RECORDED DATA |
◇ ◇ ◇

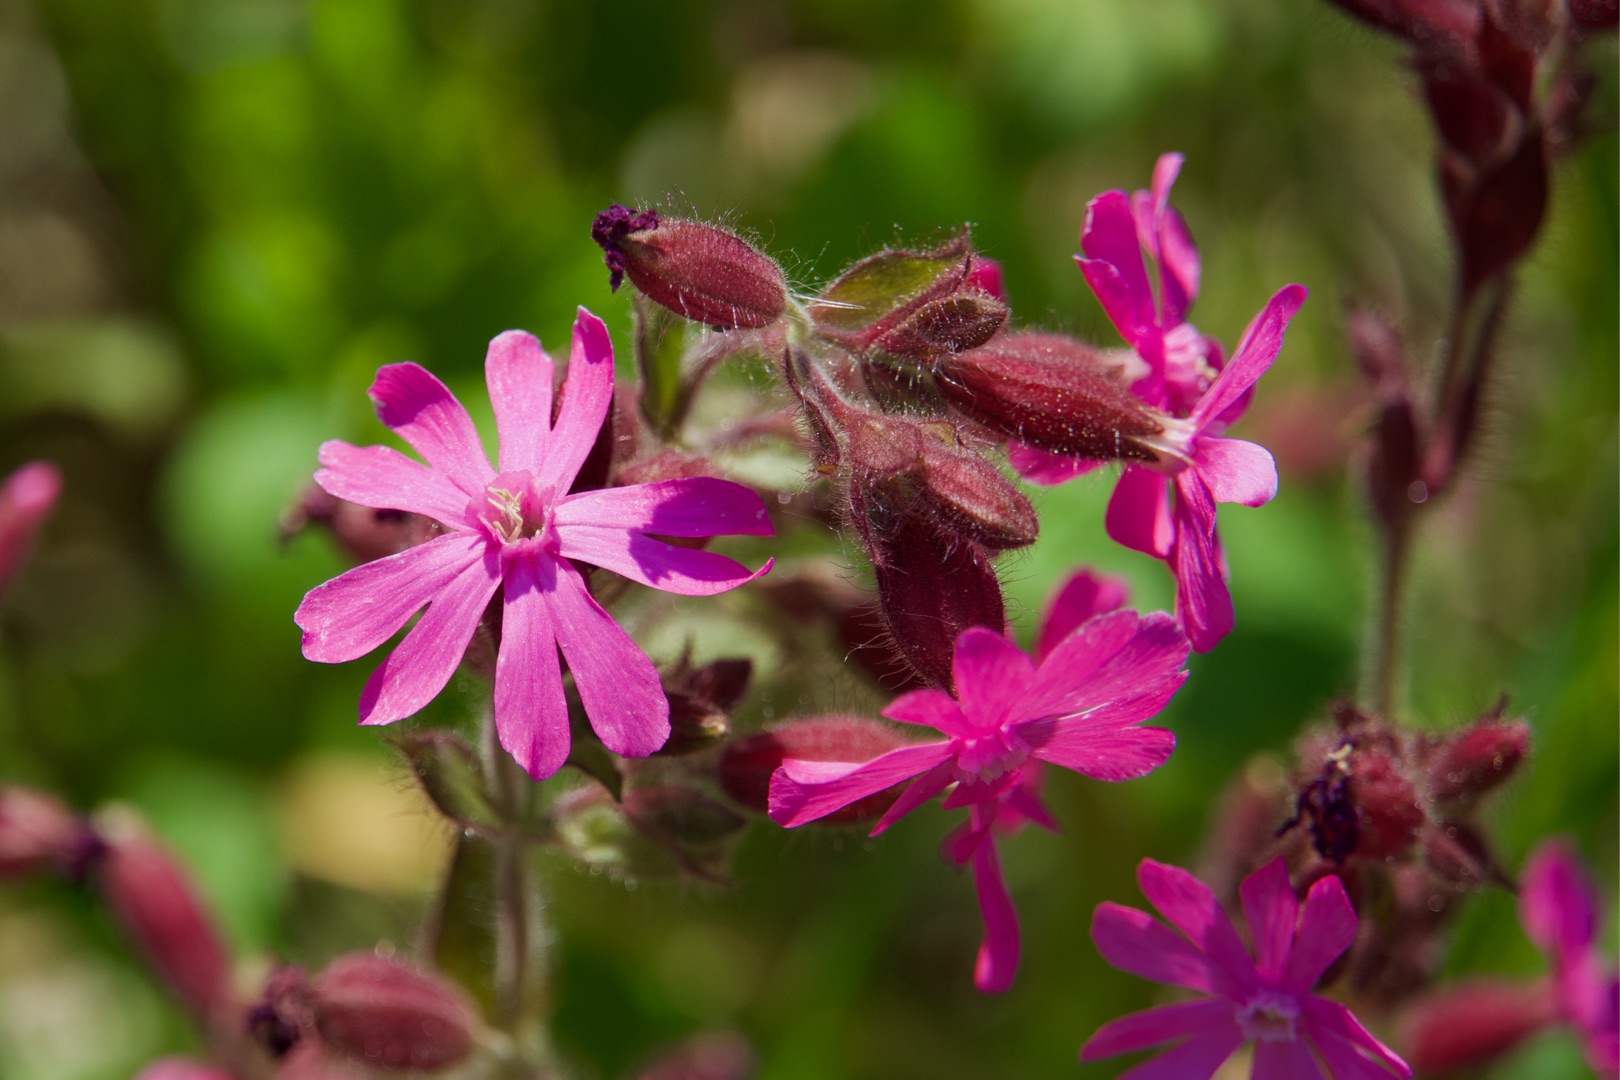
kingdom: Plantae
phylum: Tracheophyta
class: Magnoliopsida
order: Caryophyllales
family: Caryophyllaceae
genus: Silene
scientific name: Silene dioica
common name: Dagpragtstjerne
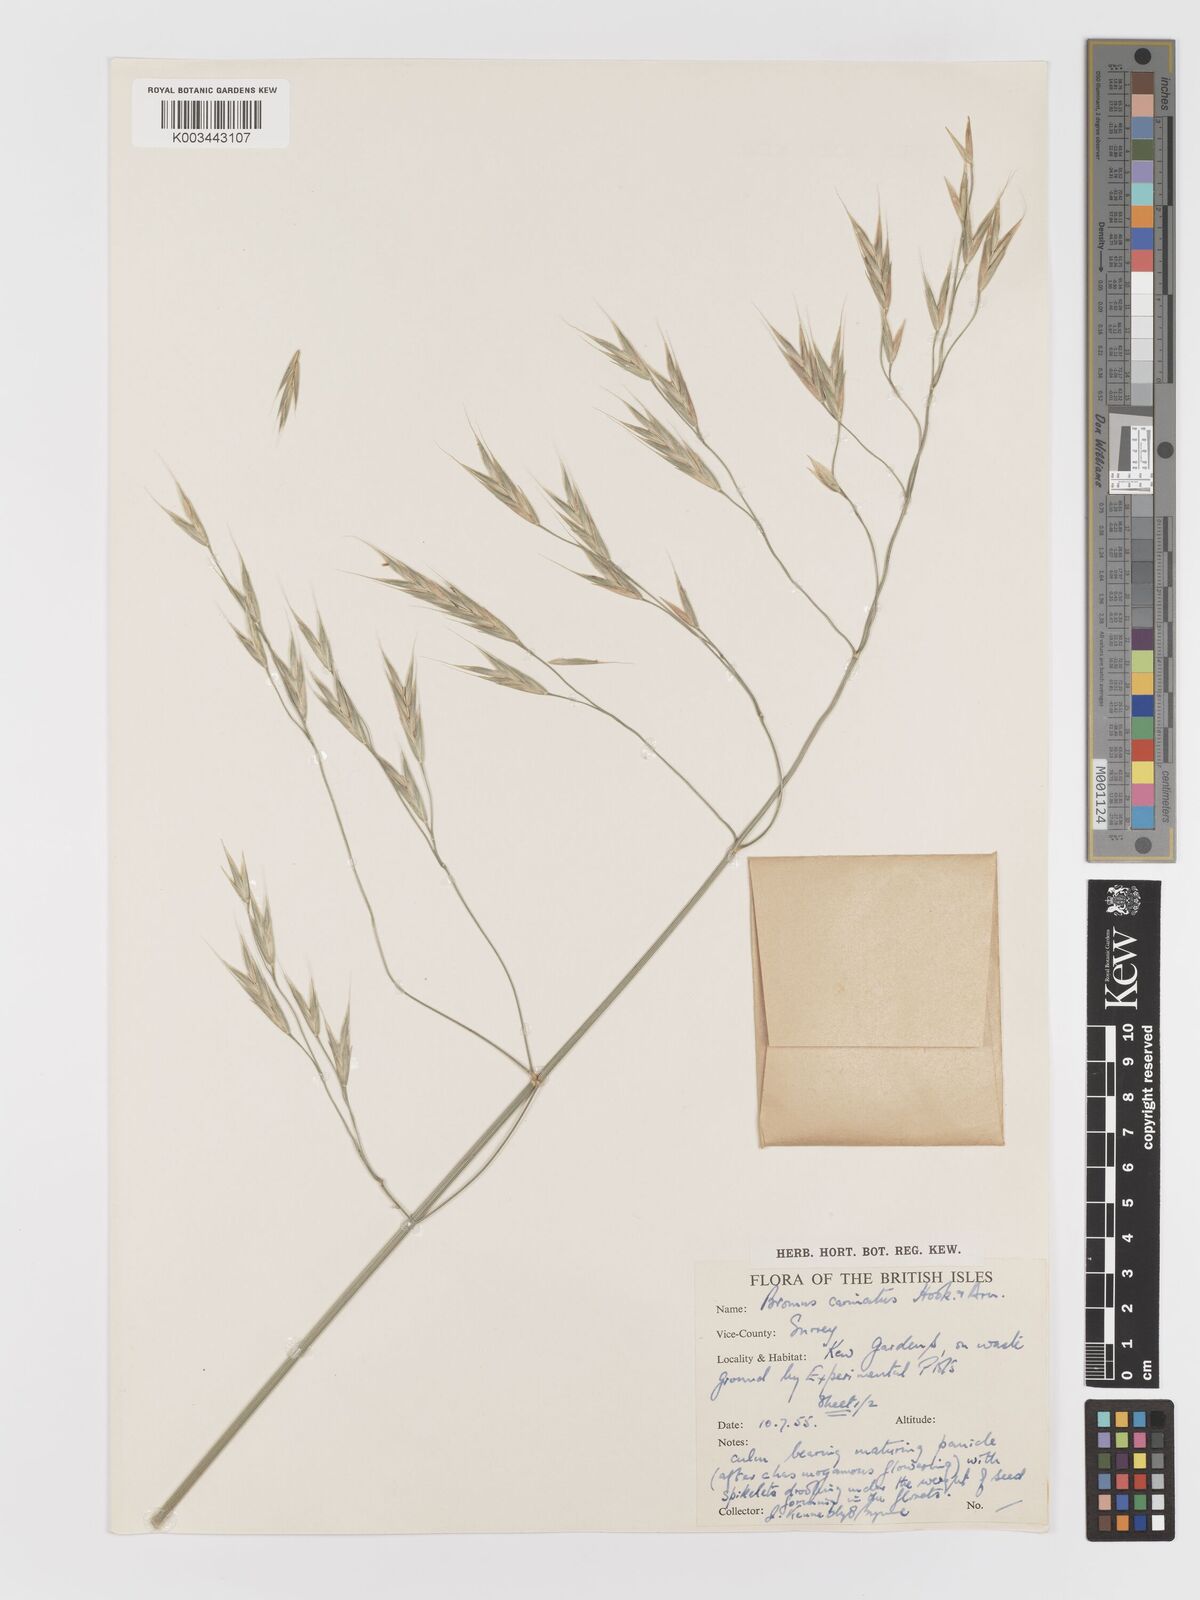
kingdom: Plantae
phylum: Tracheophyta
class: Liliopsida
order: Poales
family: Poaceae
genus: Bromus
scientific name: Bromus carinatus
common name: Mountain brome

◇ ◇ ◇

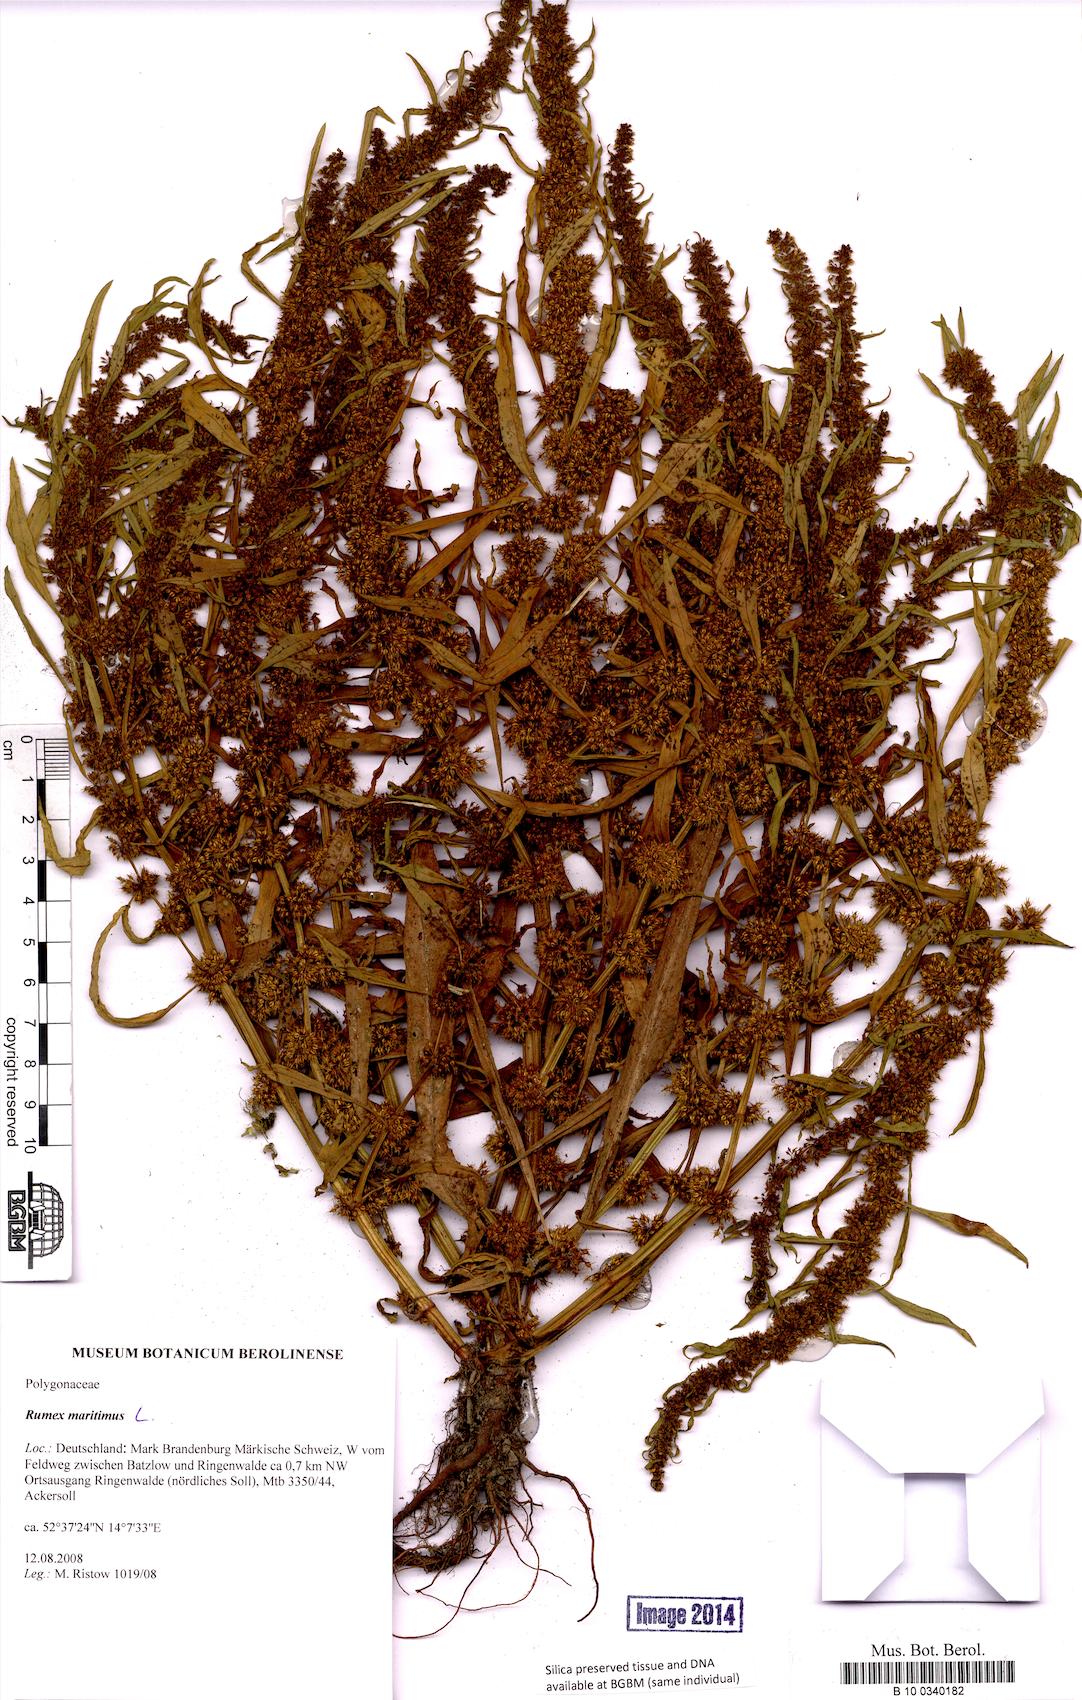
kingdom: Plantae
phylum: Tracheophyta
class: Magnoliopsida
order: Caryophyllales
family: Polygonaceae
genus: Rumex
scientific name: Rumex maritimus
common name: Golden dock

◇ ◇ ◇

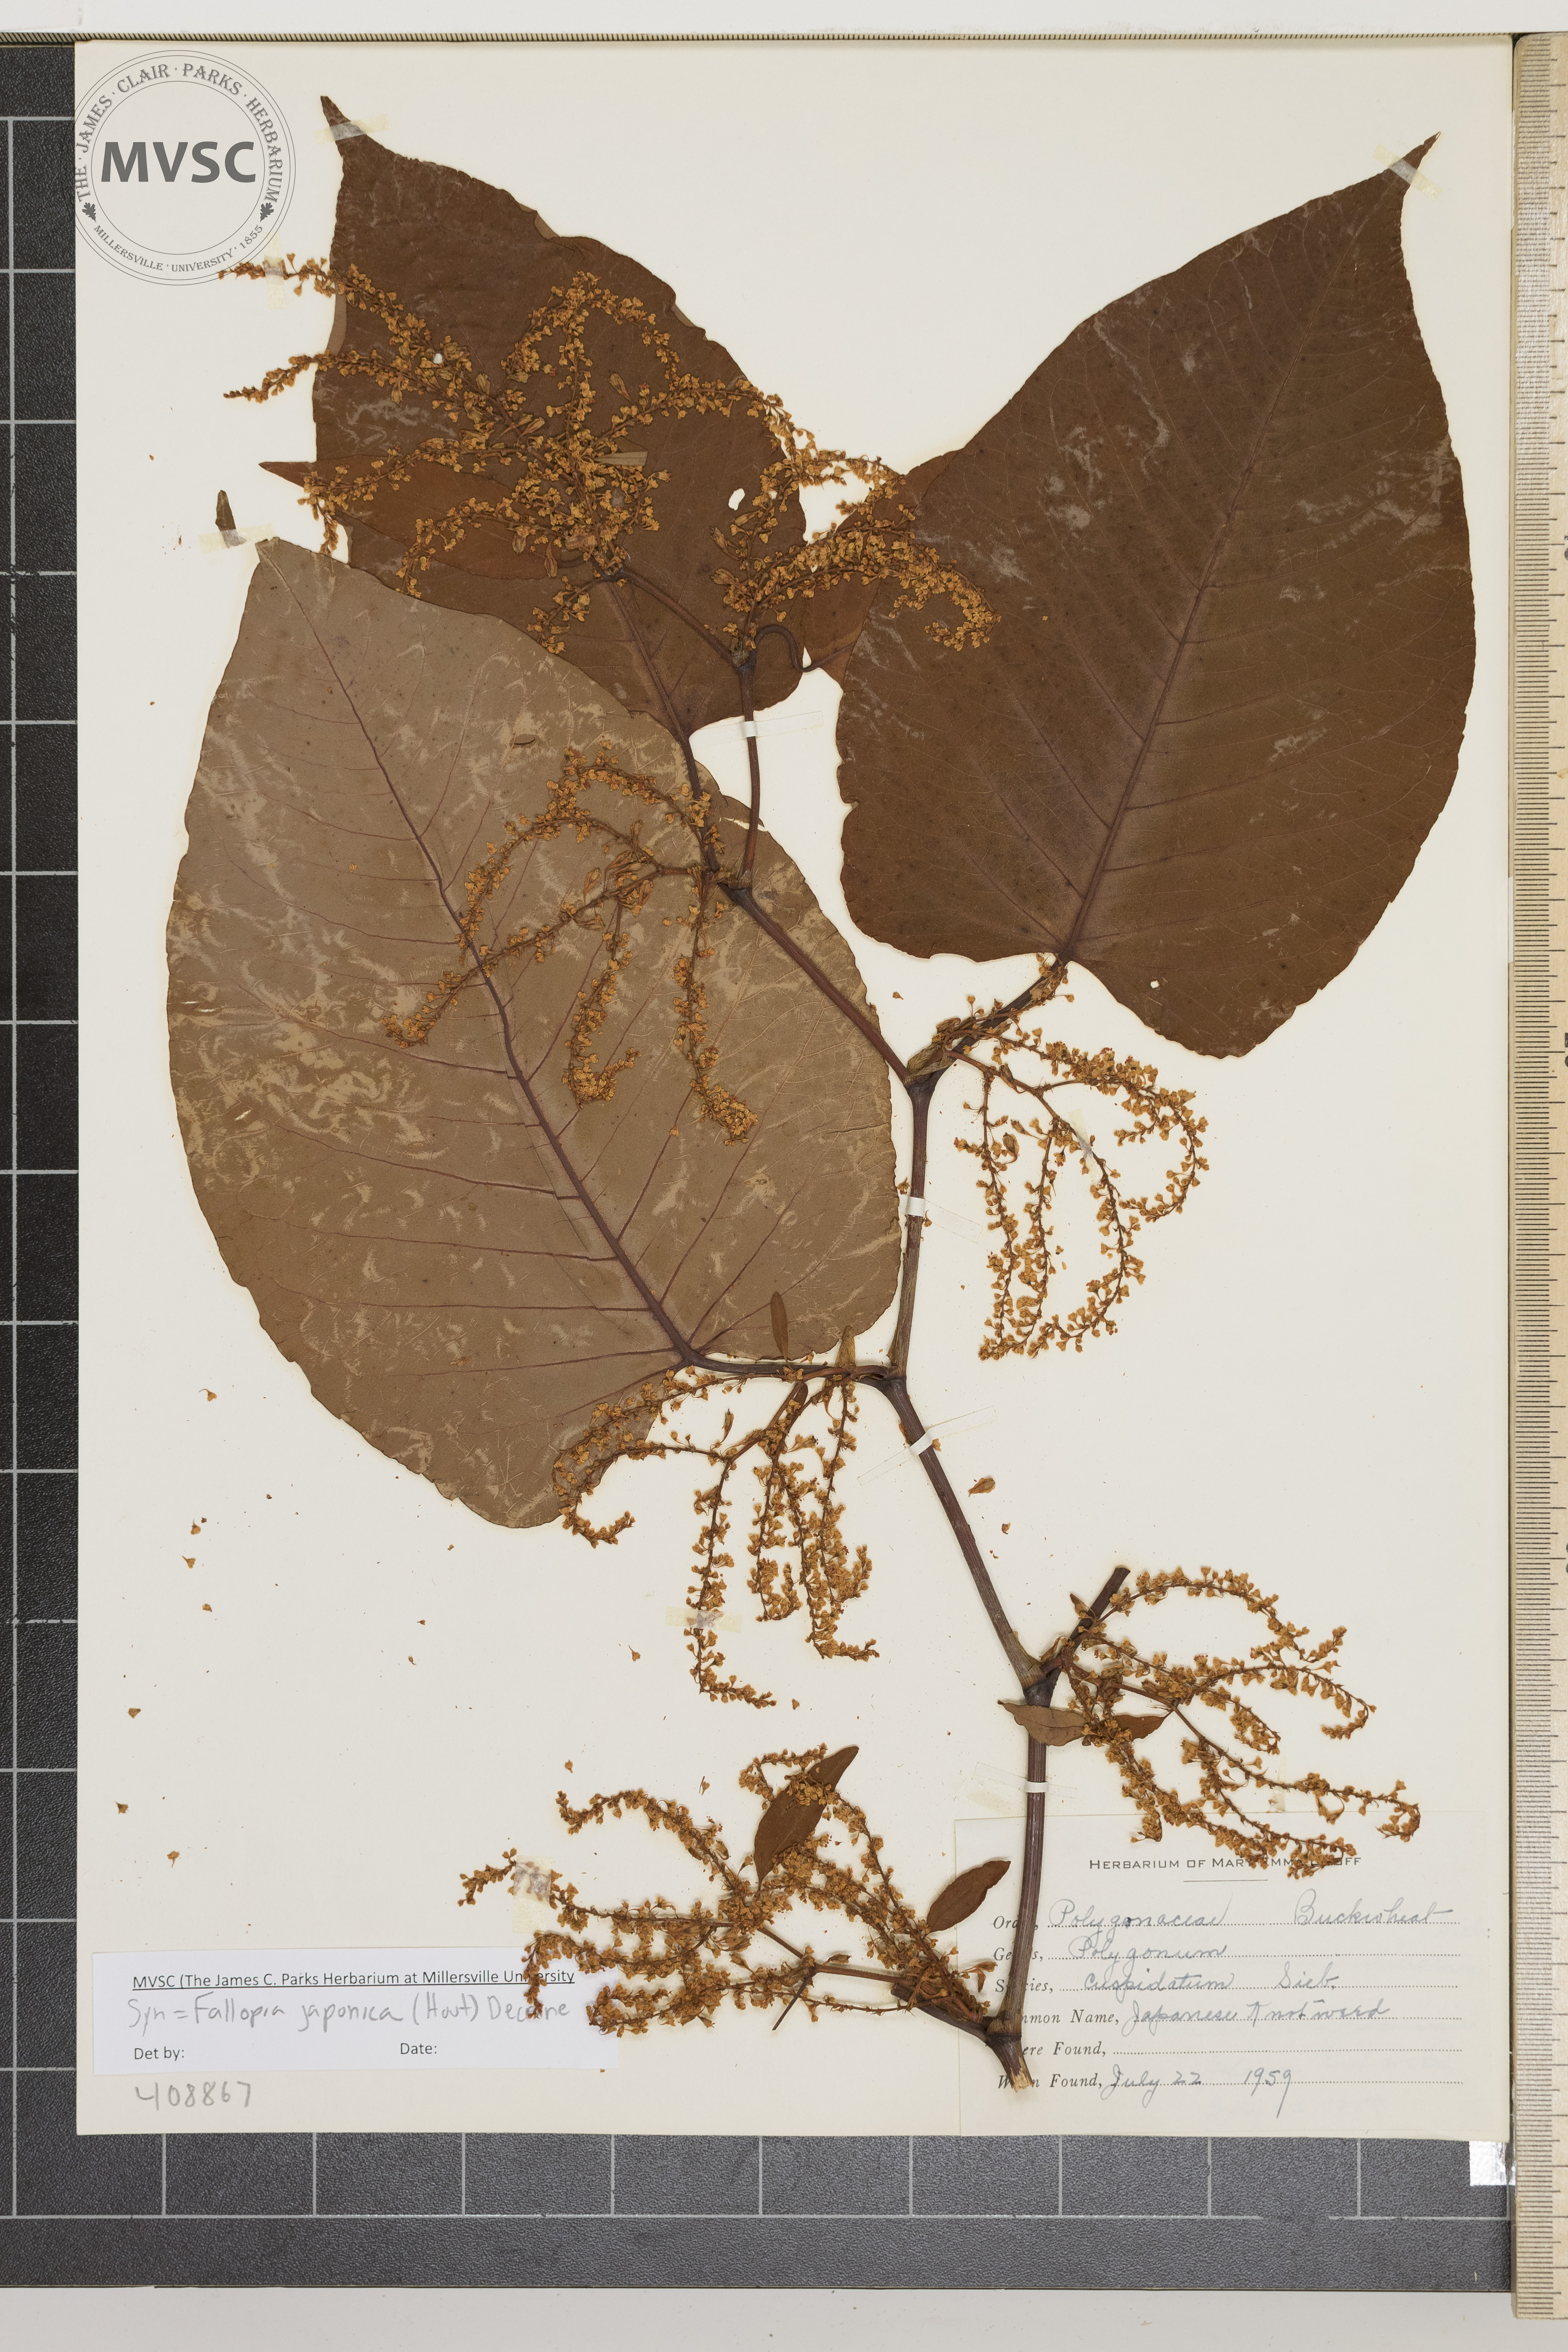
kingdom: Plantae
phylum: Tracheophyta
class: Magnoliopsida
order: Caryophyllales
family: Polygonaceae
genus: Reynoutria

◇ ◇ ◇

EXERCISE BRIEF |
Rewrite the entries beginning at the line that contains "genus: Silene" and ending after the line that contains "scientific name: Bromus carinatus", changing "scientific name" to "species" and keeping everything else as it is. Leave out the pictures.

RESULT OF THIS TASK |
genus: Silene
species: Silene dioica
common name: Dagpragtstjerne
kingdom: Plantae
phylum: Tracheophyta
class: Liliopsida
order: Poales
family: Poaceae
genus: Bromus
species: Bromus carinatus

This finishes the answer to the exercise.